(Data entries)
• • •

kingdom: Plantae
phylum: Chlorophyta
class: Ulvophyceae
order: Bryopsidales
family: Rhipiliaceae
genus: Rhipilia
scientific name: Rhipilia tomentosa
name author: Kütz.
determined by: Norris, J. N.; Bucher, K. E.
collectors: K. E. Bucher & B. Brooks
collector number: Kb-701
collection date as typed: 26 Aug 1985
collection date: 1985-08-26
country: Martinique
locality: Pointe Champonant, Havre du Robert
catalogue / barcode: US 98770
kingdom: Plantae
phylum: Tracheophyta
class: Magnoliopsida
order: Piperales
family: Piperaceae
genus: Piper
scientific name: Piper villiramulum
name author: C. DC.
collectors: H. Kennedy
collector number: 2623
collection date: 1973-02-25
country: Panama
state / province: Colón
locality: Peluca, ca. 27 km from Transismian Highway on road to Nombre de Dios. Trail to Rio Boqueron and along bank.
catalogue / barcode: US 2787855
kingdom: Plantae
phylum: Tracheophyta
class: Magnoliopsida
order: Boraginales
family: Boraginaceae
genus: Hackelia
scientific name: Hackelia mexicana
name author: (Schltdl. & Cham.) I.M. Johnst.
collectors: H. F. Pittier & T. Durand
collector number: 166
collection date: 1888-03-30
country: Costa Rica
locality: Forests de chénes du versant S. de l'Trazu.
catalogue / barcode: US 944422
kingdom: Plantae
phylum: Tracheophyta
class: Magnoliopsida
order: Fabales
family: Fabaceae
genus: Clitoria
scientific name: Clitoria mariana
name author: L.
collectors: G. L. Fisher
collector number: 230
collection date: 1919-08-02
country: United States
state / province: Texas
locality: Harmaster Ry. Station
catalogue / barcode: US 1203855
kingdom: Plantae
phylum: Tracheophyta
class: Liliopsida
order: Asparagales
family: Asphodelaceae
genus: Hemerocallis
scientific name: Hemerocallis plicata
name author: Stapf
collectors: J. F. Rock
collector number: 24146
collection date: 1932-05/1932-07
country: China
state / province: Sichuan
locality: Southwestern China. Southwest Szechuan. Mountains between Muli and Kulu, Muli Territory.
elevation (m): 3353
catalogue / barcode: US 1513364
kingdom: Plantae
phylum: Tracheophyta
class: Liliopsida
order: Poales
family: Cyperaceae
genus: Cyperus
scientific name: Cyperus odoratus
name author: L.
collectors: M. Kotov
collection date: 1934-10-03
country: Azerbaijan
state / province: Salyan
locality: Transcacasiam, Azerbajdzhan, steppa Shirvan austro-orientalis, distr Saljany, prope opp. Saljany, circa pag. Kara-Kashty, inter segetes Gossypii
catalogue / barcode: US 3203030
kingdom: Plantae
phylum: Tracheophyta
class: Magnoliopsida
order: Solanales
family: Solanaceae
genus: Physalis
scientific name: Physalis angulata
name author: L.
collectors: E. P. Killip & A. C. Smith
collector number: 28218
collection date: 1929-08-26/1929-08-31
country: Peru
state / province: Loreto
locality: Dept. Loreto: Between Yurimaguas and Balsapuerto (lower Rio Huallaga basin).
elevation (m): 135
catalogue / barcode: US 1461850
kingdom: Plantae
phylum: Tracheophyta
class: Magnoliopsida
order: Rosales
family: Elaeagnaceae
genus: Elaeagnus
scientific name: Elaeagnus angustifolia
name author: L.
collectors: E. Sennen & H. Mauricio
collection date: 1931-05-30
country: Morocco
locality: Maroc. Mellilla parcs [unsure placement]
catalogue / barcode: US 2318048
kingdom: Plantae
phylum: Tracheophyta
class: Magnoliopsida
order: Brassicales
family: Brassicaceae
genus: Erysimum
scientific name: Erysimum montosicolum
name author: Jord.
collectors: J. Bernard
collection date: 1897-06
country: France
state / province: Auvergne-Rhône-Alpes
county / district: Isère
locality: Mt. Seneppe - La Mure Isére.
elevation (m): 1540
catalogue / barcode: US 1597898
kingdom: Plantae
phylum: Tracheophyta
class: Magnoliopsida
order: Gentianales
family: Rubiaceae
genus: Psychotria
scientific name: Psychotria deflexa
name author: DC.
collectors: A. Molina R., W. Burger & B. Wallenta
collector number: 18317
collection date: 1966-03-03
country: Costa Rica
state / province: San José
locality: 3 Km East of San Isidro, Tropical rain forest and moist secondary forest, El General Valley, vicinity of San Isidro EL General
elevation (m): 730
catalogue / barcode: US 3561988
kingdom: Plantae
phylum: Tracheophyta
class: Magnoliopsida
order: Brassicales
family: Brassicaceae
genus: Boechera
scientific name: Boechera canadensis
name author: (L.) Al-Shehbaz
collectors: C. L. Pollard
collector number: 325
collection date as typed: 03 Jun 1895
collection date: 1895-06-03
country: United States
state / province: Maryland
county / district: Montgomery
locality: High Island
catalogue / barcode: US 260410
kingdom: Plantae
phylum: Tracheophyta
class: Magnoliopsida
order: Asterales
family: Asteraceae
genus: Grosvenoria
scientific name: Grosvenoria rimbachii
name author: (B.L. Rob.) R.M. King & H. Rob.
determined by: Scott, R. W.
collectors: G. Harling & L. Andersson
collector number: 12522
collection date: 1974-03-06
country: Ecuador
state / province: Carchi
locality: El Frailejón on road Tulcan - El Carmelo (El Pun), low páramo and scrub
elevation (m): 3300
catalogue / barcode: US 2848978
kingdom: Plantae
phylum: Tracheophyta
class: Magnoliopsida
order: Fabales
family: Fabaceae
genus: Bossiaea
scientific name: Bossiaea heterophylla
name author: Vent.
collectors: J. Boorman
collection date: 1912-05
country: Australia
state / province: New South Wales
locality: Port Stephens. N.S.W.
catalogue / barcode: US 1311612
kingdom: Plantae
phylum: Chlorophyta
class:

• • •

WHAT YOU HAVE TO DO: Copy out every line of the rows above without changing anything.

RESPONSE TO THE EXERCISE:
kingdom: Plantae
phylum: Chlorophyta
class: Ulvophyceae
order: Bryopsidales
family: Rhipiliaceae
genus: Rhipilia
scientific name: Rhipilia tomentosa
name author: Kütz.
determined by: Norris, J. N.; Bucher, K. E.
collectors: K. E. Bucher & B. Brooks
collector number: Kb-701
collection date as typed: 26 Aug 1985
collection date: 1985-08-26
country: Martinique
locality: Pointe Champonant, Havre du Robert
catalogue / barcode: US 98770
kingdom: Plantae
phylum: Tracheophyta
class: Magnoliopsida
order: Piperales
family: Piperaceae
genus: Piper
scientific name: Piper villiramulum
name author: C. DC.
collectors: H. Kennedy
collector number: 2623
collection date: 1973-02-25
country: Panama
state / province: Colón
locality: Peluca, ca. 27 km from Transismian Highway on road to Nombre de Dios. Trail to Rio Boqueron and along bank.
catalogue / barcode: US 2787855
kingdom: Plantae
phylum: Tracheophyta
class: Magnoliopsida
order: Boraginales
family: Boraginaceae
genus: Hackelia
scientific name: Hackelia mexicana
name author: (Schltdl. & Cham.) I.M. Johnst.
collectors: H. F. Pittier & T. Durand
collector number: 166
collection date: 1888-03-30
country: Costa Rica
locality: Forests de chénes du versant S. de l'Trazu.
catalogue / barcode: US 944422
kingdom: Plantae
phylum: Tracheophyta
class: Magnoliopsida
order: Fabales
family: Fabaceae
genus: Clitoria
scientific name: Clitoria mariana
name author: L.
collectors: G. L. Fisher
collector number: 230
collection date: 1919-08-02
country: United States
state / province: Texas
locality: Harmaster Ry. Station
catalogue / barcode: US 1203855
kingdom: Plantae
phylum: Tracheophyta
class: Liliopsida
order: Asparagales
family: Asphodelaceae
genus: Hemerocallis
scientific name: Hemerocallis plicata
name author: Stapf
collectors: J. F. Rock
collector number: 24146
collection date: 1932-05/1932-07
country: China
state / province: Sichuan
locality: Southwestern China. Southwest Szechuan. Mountains between Muli and Kulu, Muli Territory.
elevation (m): 3353
catalogue / barcode: US 1513364
kingdom: Plantae
phylum: Tracheophyta
class: Liliopsida
order: Poales
family: Cyperaceae
genus: Cyperus
scientific name: Cyperus odoratus
name author: L.
collectors: M. Kotov
collection date: 1934-10-03
country: Azerbaijan
state / province: Salyan
locality: Transcacasiam, Azerbajdzhan, steppa Shirvan austro-orientalis, distr Saljany, prope opp. Saljany, circa pag. Kara-Kashty, inter segetes Gossypii
catalogue / barcode: US 3203030
kingdom: Plantae
phylum: Tracheophyta
class: Magnoliopsida
order: Solanales
family: Solanaceae
genus: Physalis
scientific name: Physalis angulata
name author: L.
collectors: E. P. Killip & A. C. Smith
collector number: 28218
collection date: 1929-08-26/1929-08-31
country: Peru
state / province: Loreto
locality: Dept. Loreto: Between Yurimaguas and Balsapuerto (lower Rio Huallaga basin).
elevation (m): 135
catalogue / barcode: US 1461850
kingdom: Plantae
phylum: Tracheophyta
class: Magnoliopsida
order: Rosales
family: Elaeagnaceae
genus: Elaeagnus
scientific name: Elaeagnus angustifolia
name author: L.
collectors: E. Sennen & H. Mauricio
collection date: 1931-05-30
country: Morocco
locality: Maroc. Mellilla parcs [unsure placement]
catalogue / barcode: US 2318048
kingdom: Plantae
phylum: Tracheophyta
class: Magnoliopsida
order: Brassicales
family: Brassicaceae
genus: Erysimum
scientific name: Erysimum montosicolum
name author: Jord.
collectors: J. Bernard
collection date: 1897-06
country: France
state / province: Auvergne-Rhône-Alpes
county / district: Isère
locality: Mt. Seneppe - La Mure Isére.
elevation (m): 1540
catalogue / barcode: US 1597898
kingdom: Plantae
phylum: Tracheophyta
class: Magnoliopsida
order: Gentianales
family: Rubiaceae
genus: Psychotria
scientific name: Psychotria deflexa
name author: DC.
collectors: A. Molina R., W. Burger & B. Wallenta
collector number: 18317
collection date: 1966-03-03
country: Costa Rica
state / province: San José
locality: 3 Km East of San Isidro, Tropical rain forest and moist secondary forest, El General Valley, vicinity of San Isidro EL General
elevation (m): 730
catalogue / barcode: US 3561988
kingdom: Plantae
phylum: Tracheophyta
class: Magnoliopsida
order: Brassicales
family: Brassicaceae
genus: Boechera
scientific name: Boechera canadensis
name author: (L.) Al-Shehbaz
collectors: C. L. Pollard
collector number: 325
collection date as typed: 03 Jun 1895
collection date: 1895-06-03
country: United States
state / province: Maryland
county / district: Montgomery
locality: High Island
catalogue / barcode: US 260410
kingdom: Plantae
phylum: Tracheophyta
class: Magnoliopsida
order: Asterales
family: Asteraceae
genus: Grosvenoria
scientific name: Grosvenoria rimbachii
name author: (B.L. Rob.) R.M. King & H. Rob.
determined by: Scott, R. W.
collectors: G. Harling & L. Andersson
collector number: 12522
collection date: 1974-03-06
country: Ecuador
state / province: Carchi
locality: El Frailejón on road Tulcan - El Carmelo (El Pun), low páramo and scrub
elevation (m): 3300
catalogue / barcode: US 2848978
kingdom: Plantae
phylum: Tracheophyta
class: Magnoliopsida
order: Fabales
family: Fabaceae
genus: Bossiaea
scientific name: Bossiaea heterophylla
name author: Vent.
collectors: J. Boorman
collection date: 1912-05
country: Australia
state / province: New South Wales
locality: Port Stephens. N.S.W.
catalogue / barcode: US 1311612
kingdom: Plantae
phylum: Chlorophyta
class:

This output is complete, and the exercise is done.